Here are the squads in full:

England Twenty20 squad: P Collingwood (c), C Kieswetter, S Davies (wkt), R Bopara, E Morgan, L Wright, T Bresnan, M Yardy, S Broad, G Swann, R Sidebottom, J Anderson.

England one-day international squad: A Strauss (c), S Davies (wkt), J Trott, R Bopara, P Collingwood, E Morgan, L Wright, T Bresnan, M Yardy, S Broad, G Swann, A Shahzad, R Sidebottom, J Anderson.

As the ins and the outs of England’s latest One Day and Twenty20 teams have been announced, here’s looking at the key points of these squads.

Steven Davies – A clear move aimed at building an Ashes squad, beyond the first XI. Davies has been in remarkable form for Surrey since his move from Worcestershire and perhaps represents the best first class/limited overs wicket keeper/batsman. Thus Flower and the England selectors are selecting him to see how he performs at the highest level. Should he succeed, a place on the plane to Australia could well be on the cards.

Ravi Bopara – His form lately has not been that of a man breaking down the door for automatic selection, but with Pietersen’s loss of form Bopara is arguably the next in line as a top order batsmen capable of playing in all forms of the game. Has a chance to impress and show that his game is continuing to improve as he will know it must.

Craig Kieswetter- In for the T20, but out for the ODI, this is a statement about Kieswetter’s current form. Capable of biffing it in the shorter form, which allows him the freedom his game needs to get back on track, but not yet developed enough to be an automatic selection in the 50 over game.
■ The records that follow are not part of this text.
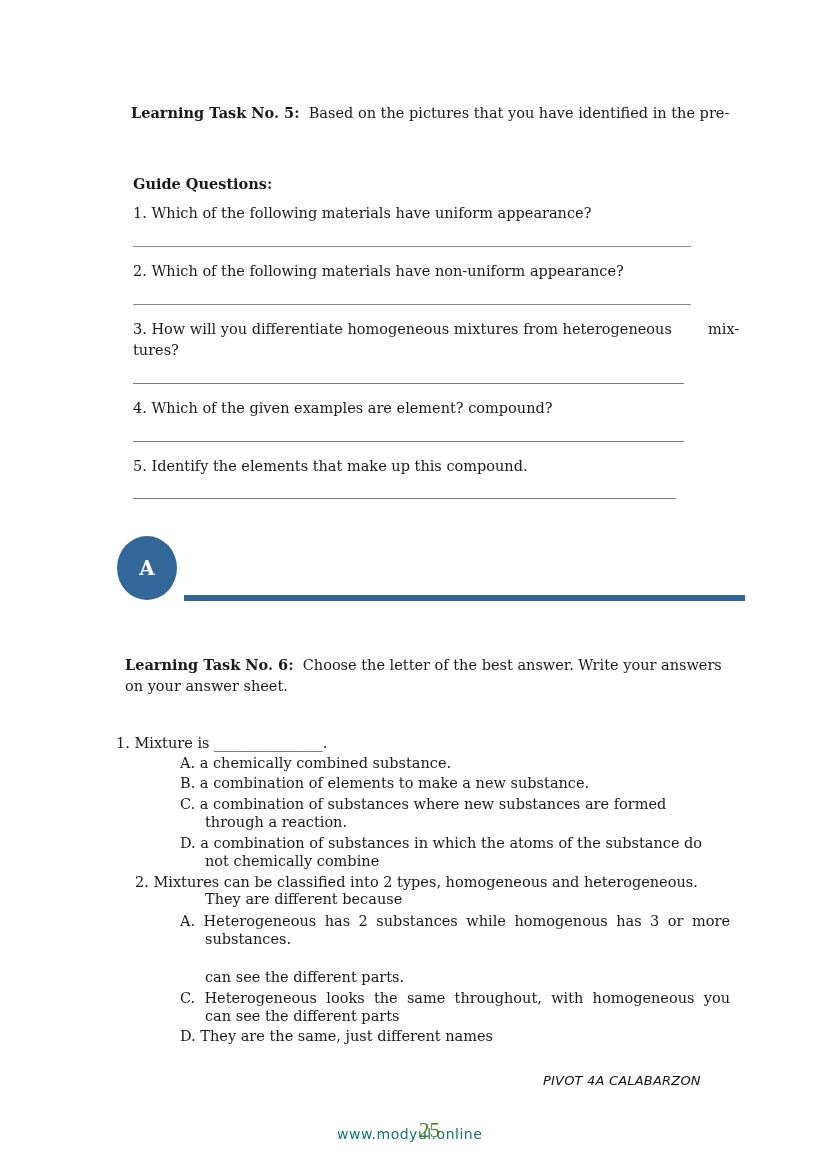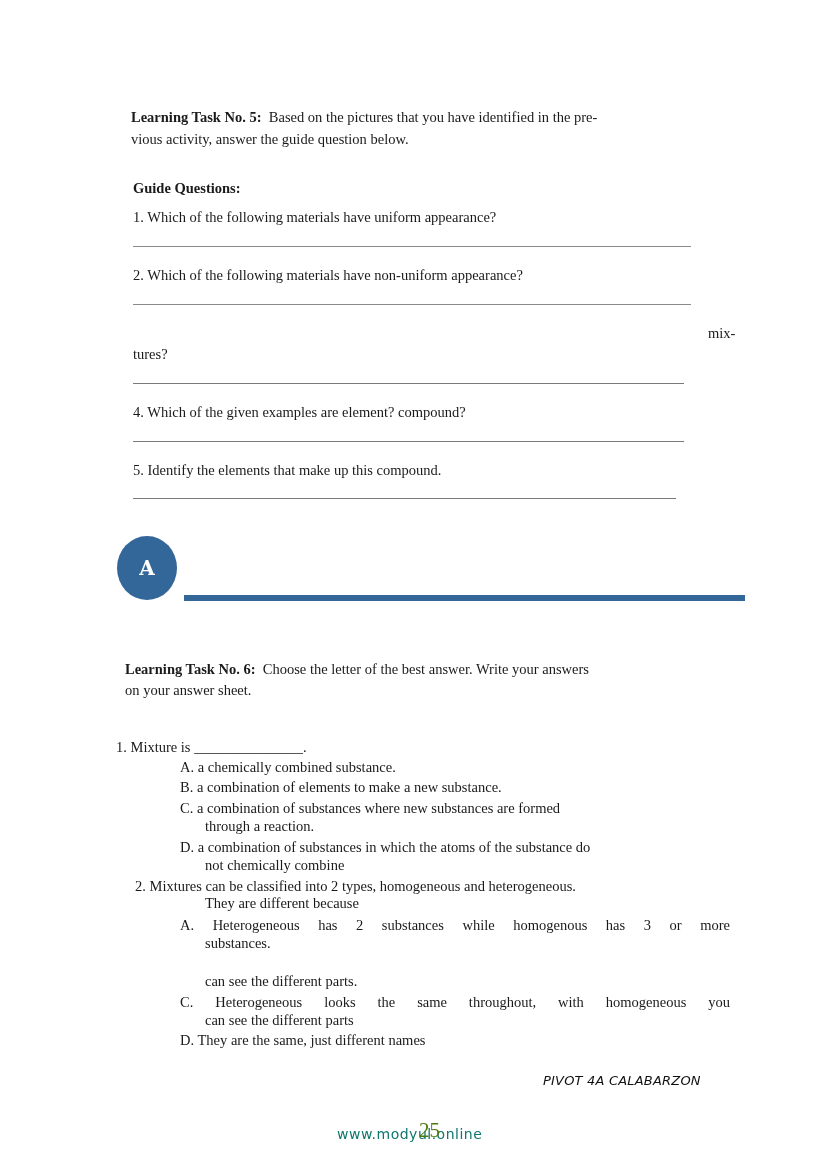--- a/index.html
+++ b/index.html
@@ -10,7 +10,7 @@
     }
     .page { position: absolute; left: 0; top: 0; width: 826px; height: 1169px; }
     .abs { position: absolute; }
-    .txt { font-size: 14.5px; line-height: 29px; white-space: nowrap; font-family: Liberation Serif, serif; }
+    .txt { font-size: 14.5px; line-height: 20px; white-space: nowrap; }
     .bold { font-weight: bold; }
     .rule { position: absolute; height: 0; border-top: 1px solid #7a7a7a; }
     .rule.thick { border-top: 1.5px solid #8a8a8a; }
Decision to remove gloves is less a statement about his keeping than his batting-overburdening him could do more harm than good.
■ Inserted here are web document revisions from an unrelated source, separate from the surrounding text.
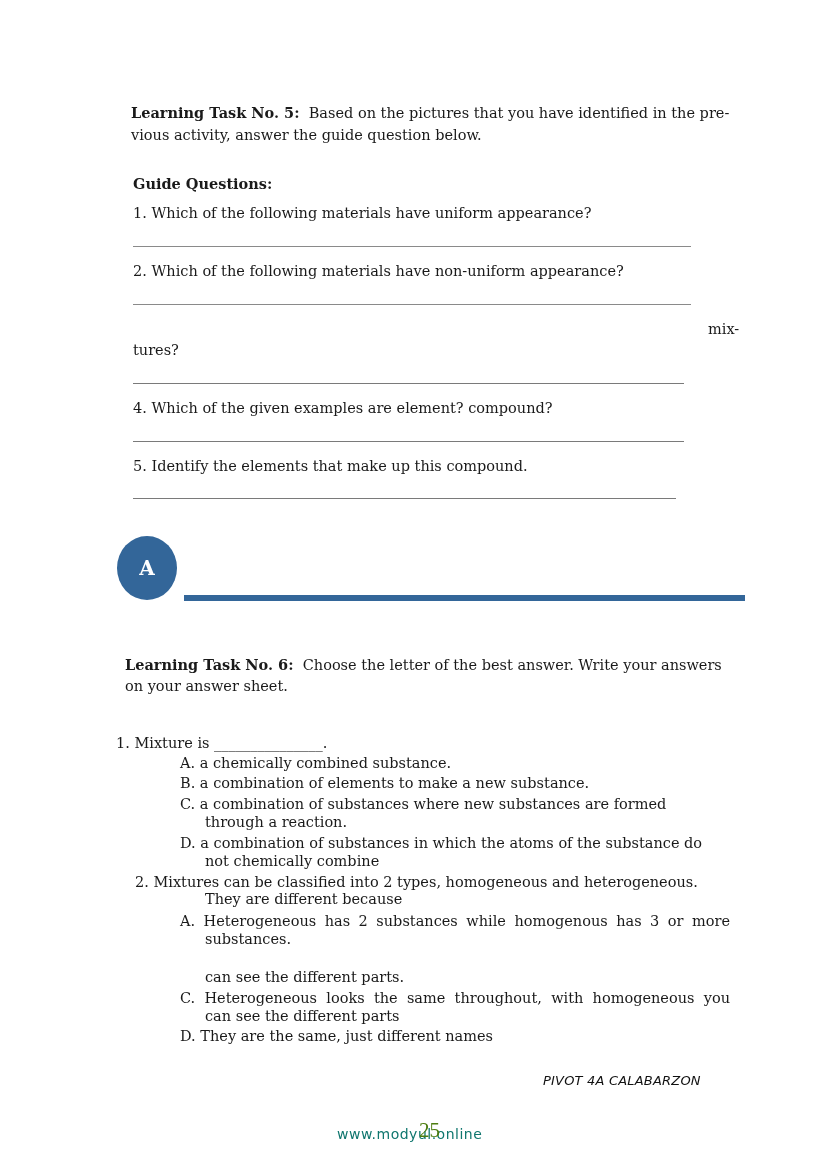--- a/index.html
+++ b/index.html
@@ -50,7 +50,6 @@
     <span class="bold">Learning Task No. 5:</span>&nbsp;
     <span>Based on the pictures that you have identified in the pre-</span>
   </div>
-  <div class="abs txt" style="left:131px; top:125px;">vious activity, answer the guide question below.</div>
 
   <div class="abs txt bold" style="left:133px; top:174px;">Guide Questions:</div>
Jonathan Trott – The opposite of Kieswetter, in for the ODI’s and not for the T20’s. His domestic T20 record deserves consideration but his chances in that form of the game have nosedived following a wretched performance against Pakistan last year which even he admitted he got it horribly wrong.

Only question hanging over his head is can he avoid falling into a go-slow mentality which he has occasionally shown in his so far stellar international career. If he can maintain the pace of his innings during this series a place at number 3 in all forms of the game this winter is not out of the question.
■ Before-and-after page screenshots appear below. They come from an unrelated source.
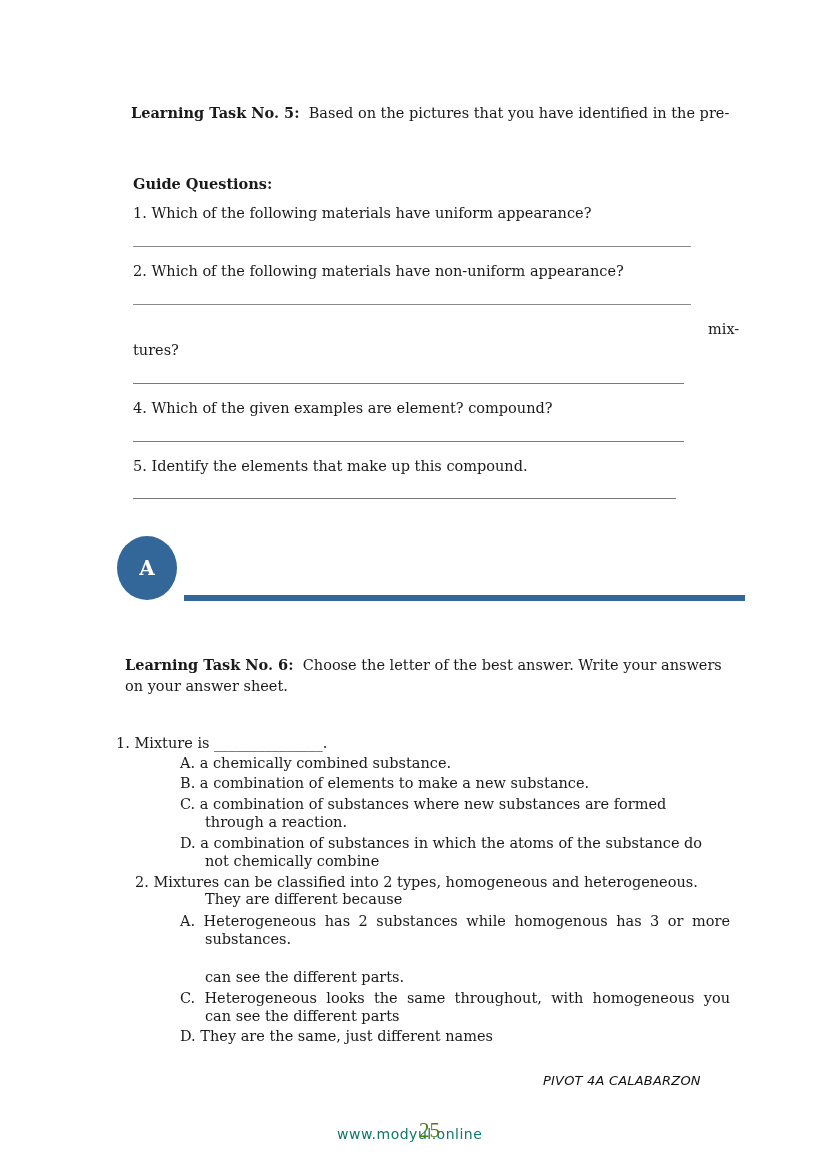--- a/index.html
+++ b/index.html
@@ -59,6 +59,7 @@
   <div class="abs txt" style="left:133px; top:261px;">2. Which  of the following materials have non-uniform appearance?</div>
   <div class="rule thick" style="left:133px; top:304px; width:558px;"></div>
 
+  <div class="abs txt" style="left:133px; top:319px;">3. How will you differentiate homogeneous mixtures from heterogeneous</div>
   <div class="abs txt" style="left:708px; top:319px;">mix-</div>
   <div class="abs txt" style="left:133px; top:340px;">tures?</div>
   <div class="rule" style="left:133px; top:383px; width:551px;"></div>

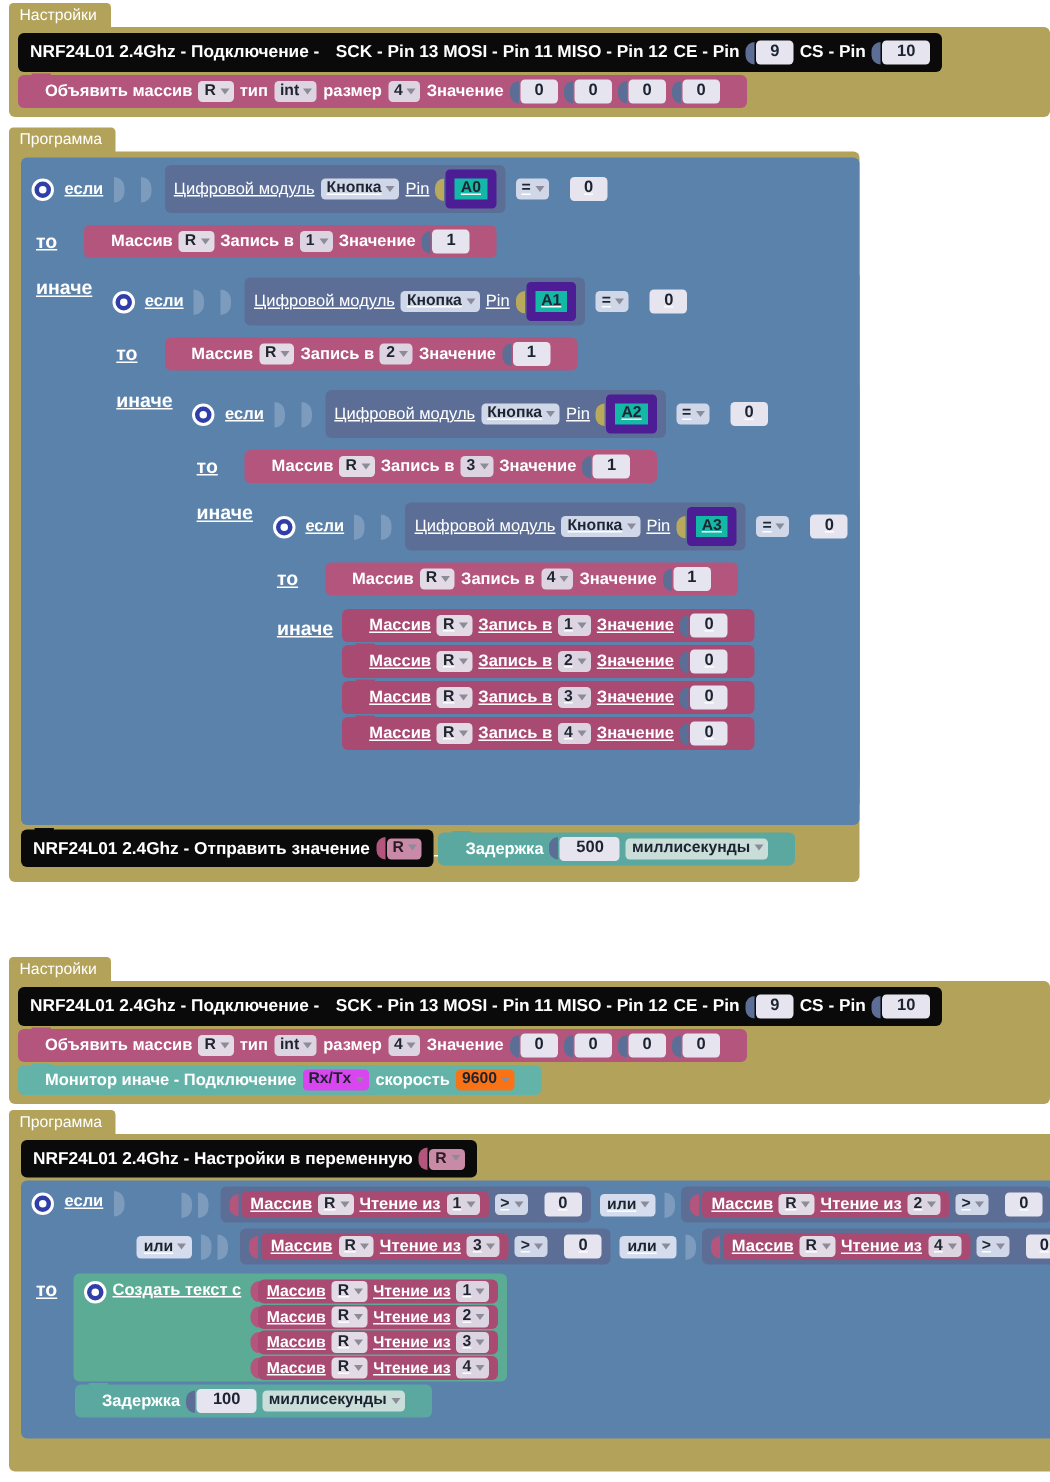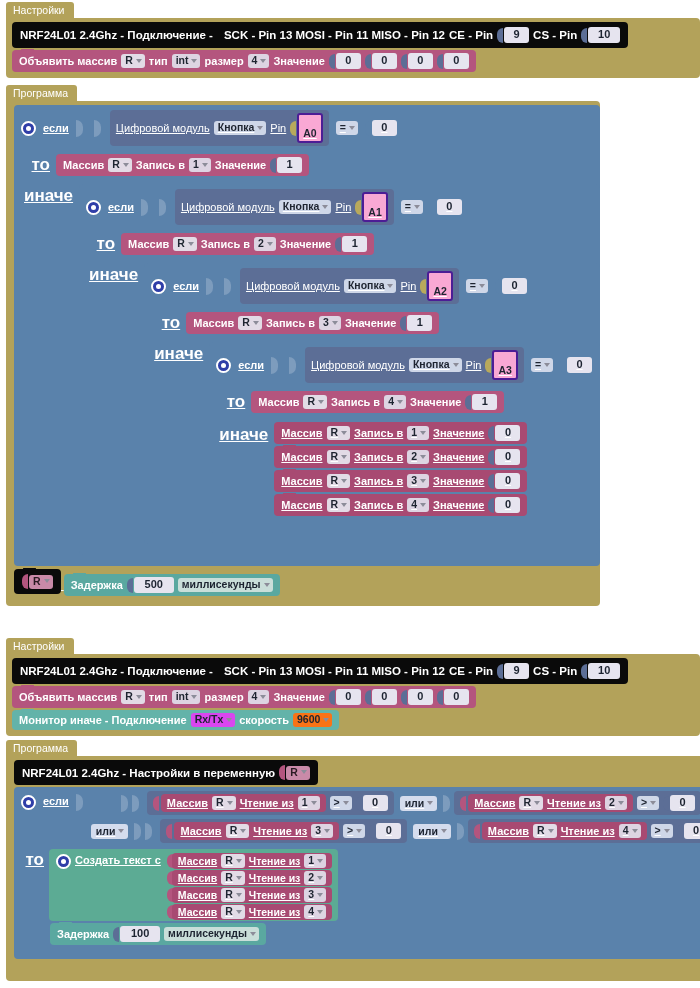--- a/index.html
+++ b/index.html
@@ -28,7 +28,7 @@
   .blk{
     position:relative;border-radius:4px;
     display:inline-flex;align-items:center;gap:4px;
-    padding:3px 7px;box-sizing:border-box;
+    padding:3px 18px;box-sizing:border-box;
     line-height:14px;white-space:nowrap;
   }
   .blk.black{background:#0a0a0a;color:#ffffff;font-weight:bold;font-size:11.5px;padding:5px 9px;}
Ajmal Shahzad- Clearly the Yorkshireman’s brand of slingy, swinging, pace bowling is well fancied by the England selectors, but bowlers of his type tend to get hit quite easily in the T20’s. In 50 overs, he could be the star of this series. He’ll be expensive, but he consistently takes wickets with intelligent pace bowling, something which England have lacked in the 50 over game since the departure of Darren Gough.

Kevin Pietersen – The big cahuna of England selection decisions. Perhaps the most remarkable thing about this decision is that whereas the batting has for so long relied on Pietersen, not since the World T20, have England relied on Pietersen. His recent form against Bangladesh and Pakistan betray his ring rustiness, and the problems with his game.

To solve this problem England clearly feel Pietersen is best served spending time in the middle in first class cricket. While Pietersen may feel neglected by England after being dropped, he must realise that they are doing this in his best interests and that perhaps some hard yards in lesser climbs are the things he need to refresh and unscramble a game which has become all too cluttered.

At his best Pietersen plays with an uncomplicated freedom, but he needs both confidence and form to do so. Playing for England in this series is no guarantee to restore these two things to his game, playing in County cricket can easily do both. While Pietersen may be feeling unloved by England right now following his omission, in fact England probably feel that some tough love can bring the best out of KP.